Kitap gerçekten okurun kendini de dahil ettiği tanımlamalar ve olaylar ile akıp giderken aniden bir şeyler oluyor ve ne oluyor, nasıl yani, diyerek kitaptan bir an kafanızı kaldırıyorsunuz. Kahramanımız Litvanya’ya gidecek ve para karşılığında doktorla anlaşıp hayatının bundan sonraki kısmını sakat görünümlü olarak geçirmeye başlayacaktır. Çünkü artık kendi yükünü taşıyamaz hale geldi ve geçmişini tamamen hayatından silip başka bir insan olmaya karar vererek yeni bir hayatı deneyecek.
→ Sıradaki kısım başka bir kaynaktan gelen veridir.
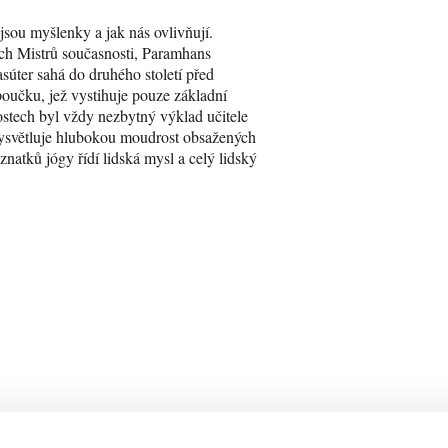
sou myšlenky a jak nás ovlivňují.
ch Mistrů současnosti, Paramhans
úter sahá do druhého století před
poučku, jež vystihuje pouze základní
lostech byl vždy nezbytný výklad učitele
vysvětluje hlubokou moudrost obsažených
znatků jógy řídí lidská mysl a celý lidský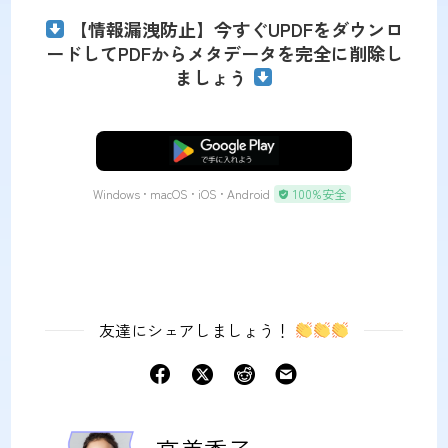
【情報漏洩防止】今すぐUPDFをダウンロ
ードしてPDFからメタデータを完全に削除し
ましょう
無料ダウンロード
Windows • macOS • iOS • Android
100%安全
友達にシェアしましょう！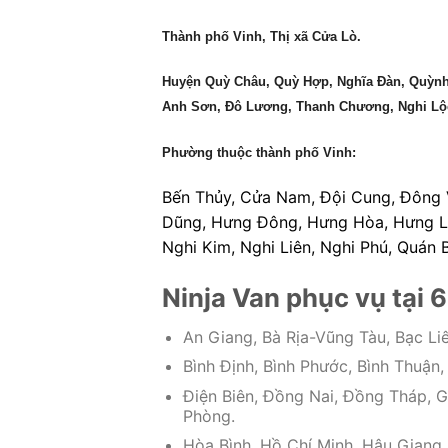
Thành phố Vinh, Thị xã Cửa Lò.
Huyện Quỳ Châu, Quỳ Hợp, Nghĩa Đàn, Quỳnh
Anh Sơn, Đô Lương, Thanh Chương, Nghi Lộ
Phường thuộc thành phố Vinh:
Bến Thủy, Cửa Nam, Đội Cung, Đông 
Dũng, Hưng Đông, Hưng Hòa, Hưng Lộc
Nghi Kim, Nghi Liên, Nghi Phú, Quán 
Ninja Van phục vụ tại 6
An Giang, Bà Rịa-Vũng Tàu, Bạc Liê
Bình Định, Bình Phước, Bình Thuận
Điện Biên, Đồng Nai, Đồng Tháp, G
Phòng.
Hòa Bình, Hồ Chí Minh, Hậu Giang,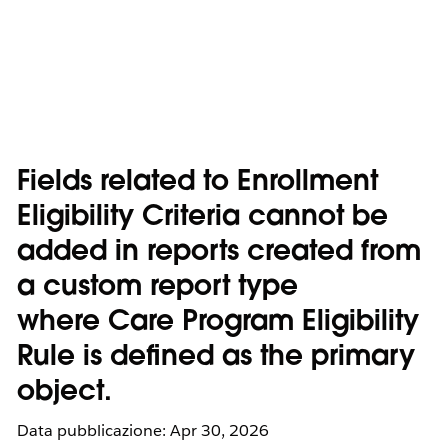
Fields related to Enrollment
Eligibility Criteria cannot be
added in reports created from
a custom report type
where Care Program Eligibility
Rule is defined as the primary
object.
Data pubblicazione: Apr 30, 2026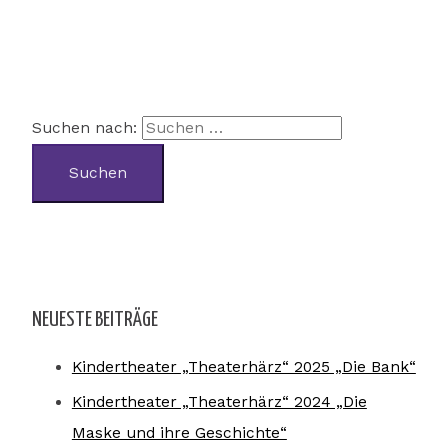
Suchen nach:
NEUESTE BEITRÄGE
Kindertheater „Theaterhärz“ 2025 „Die Bank“
Kindertheater „Theaterhärz“ 2024 „Die
Maske und ihre Geschichte“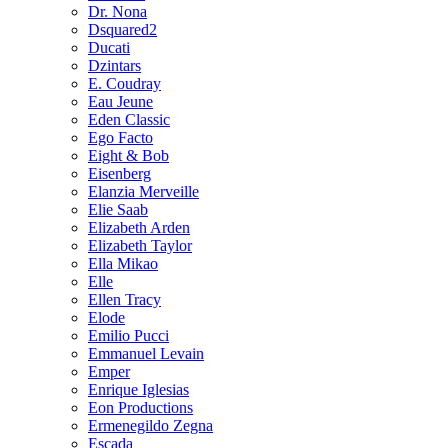
Dr. Nona
Dsquared2
Ducati
Dzintars
E. Coudray
Eau Jeune
Eden Classic
Ego Facto
Eight & Bob
Eisenberg
Elanzia Merveille
Elie Saab
Elizabeth Arden
Elizabeth Taylor
Ella Mikao
Elle
Ellen Tracy
Elode
Emilio Pucci
Emmanuel Levain
Emper
Enrique Iglesias
Eon Productions
Ermenegildo Zegna
Escada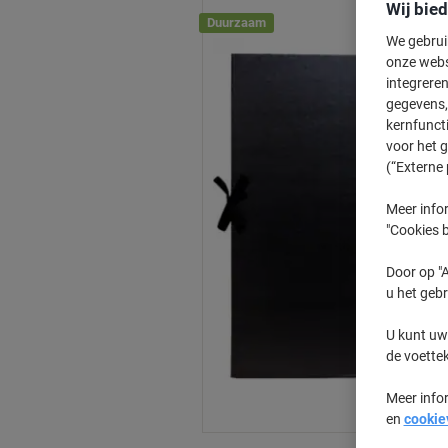
Wij bie
Duurzaam
We gebrui
onze webs
integreren
gegevens, 
kernfunct
voor het 
(“Externe 
Meer infor
"Cookies b
Door op "A
u het gebr
U kunt uw
de voette
Meer info
en
cookie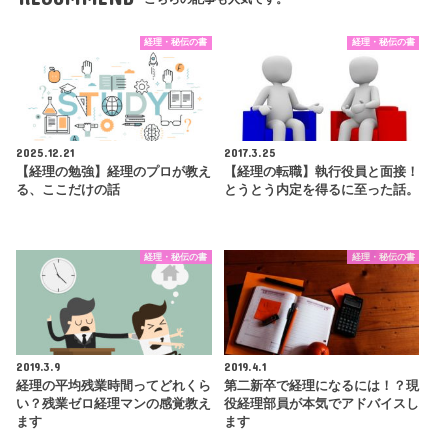
経理・秘伝の書
経理・秘伝の書
2025.12.21
2017.3.25
【経理の勉強】経理のプロが教え
【経理の転職】執行役員と面接！
る、ここだけの話
とうとう内定を得るに至った話。
経理・秘伝の書
経理・秘伝の書
2019.3.9
2019.4.1
経理の平均残業時間ってどれくら
第二新卒で経理になるには！？現
い？残業ゼロ経理マンの感覚教え
役経理部員が本気でアドバイスし
ます
ます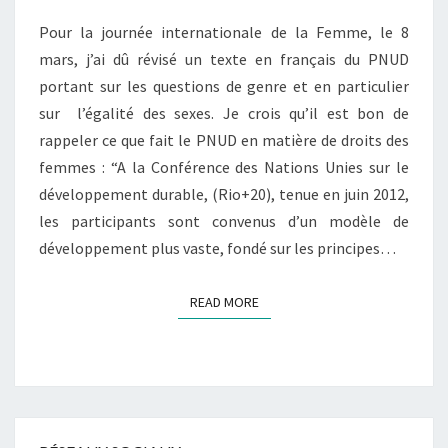
LE
PLAN
Pour la journée internationale de la Femme, le 8
INTERNATIONAL
mars, j’ai dû révisé un texte en français du PNUD
portant sur les questions de genre et en particulier
sur l’égalité des sexes. Je crois qu’il est bon de
rappeler ce que fait le PNUD en matière de droits des
femmes : “A la Conférence des Nations Unies sur le
développement durable, (Rio+20), tenue en juin 2012,
les participants sont convenus d’un modèle de
développement plus vaste, fondé sur les principes…
READ MORE
READ MORE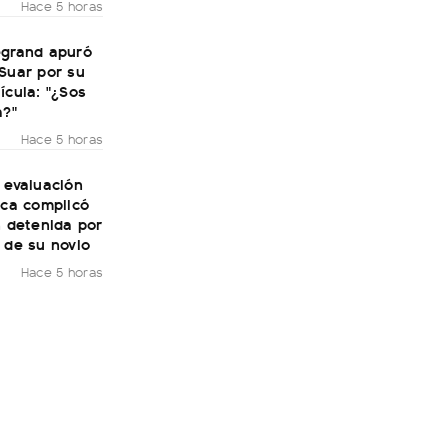
Hace 5 horas
egrand apuró
Suar por su
ícula: "¿Sos
a?"
Hace 5 horas
 evaluación
ica complicó
n detenida por
 de su novio
Hace 5 horas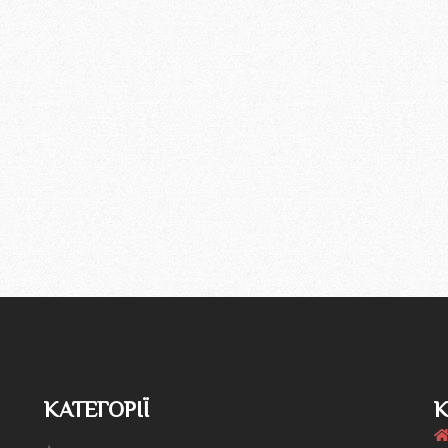
КАТЕГОРІЇ
К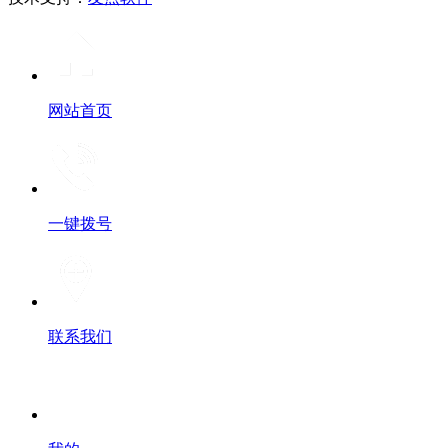
网站首页
一键拨号
联系我们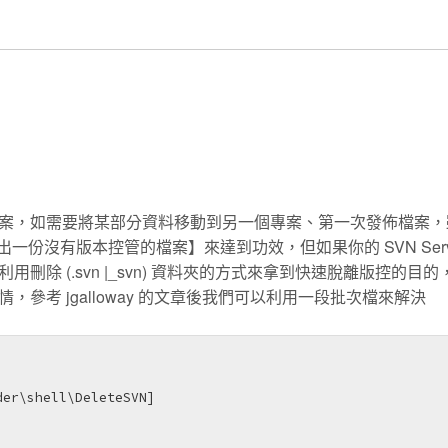
案，如需要將某部分資料移動到另一個專案、第一次發佈檔案，
匯出一份沒有版本控管的檔案】來達到功效，但如果你的 SVN Serv
除 (.svn |_svn) 資料夾的方式來拿到快速脫離版控的目的
考 jgalloway 的文章後我們可以利用一段批次檔來解決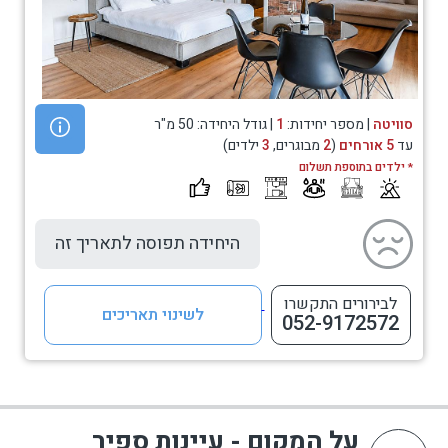
סוויטה
| מספר יחידות:
1
| גודל היחידה: 50 מ"ר
עד
5 אורחים
(
2
מבוגרים,
3
ילדים)
* ילדים בתוספת תשלום
היחידה תפוסה לתאריך זה
לבירורים התקשרו
לשינוי תאריכים
052-9172572
על המקום - עיינות ספיר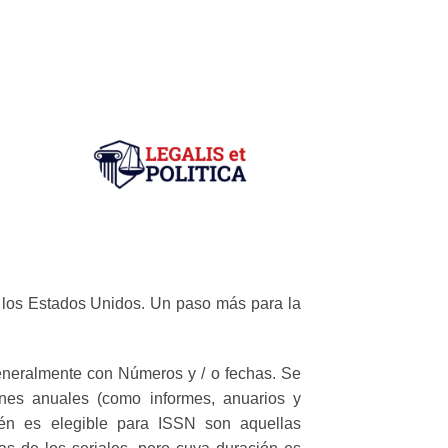
e los Estados Unidos. Un paso más para la
eneralmente con Números y / o fechas. Se
iones anuales (como informes, anuarios y
bién es elegible para ISSN son aquellas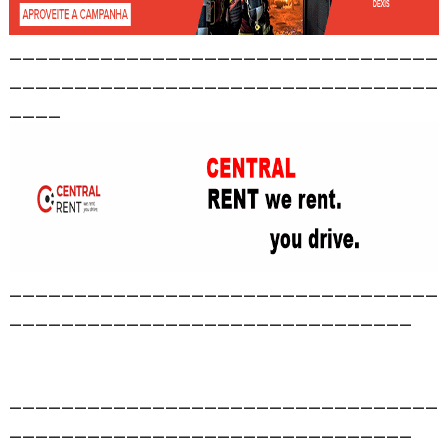
_________________________________
_________________________________
____
_________________________________
_______________________________
_________________________________
_______________________________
Geçmiş böyle kolayca silinebilir mi? Hansel başka bir insan olabilir mi? Yazar kitabın sonunda bu sorularla bizi baş başa bırakıyor ve öylece kalıyorsunuz. Ancak Dag Solstad bu soru işaretleri ile bıraktığı kitabının devamını da yazmış. On yedi sene sonra. Adı 17. Roman. Onu da merak ediyorum.

Evet sizler de bir Dag Solstad yolculuğuna ne dersiniz?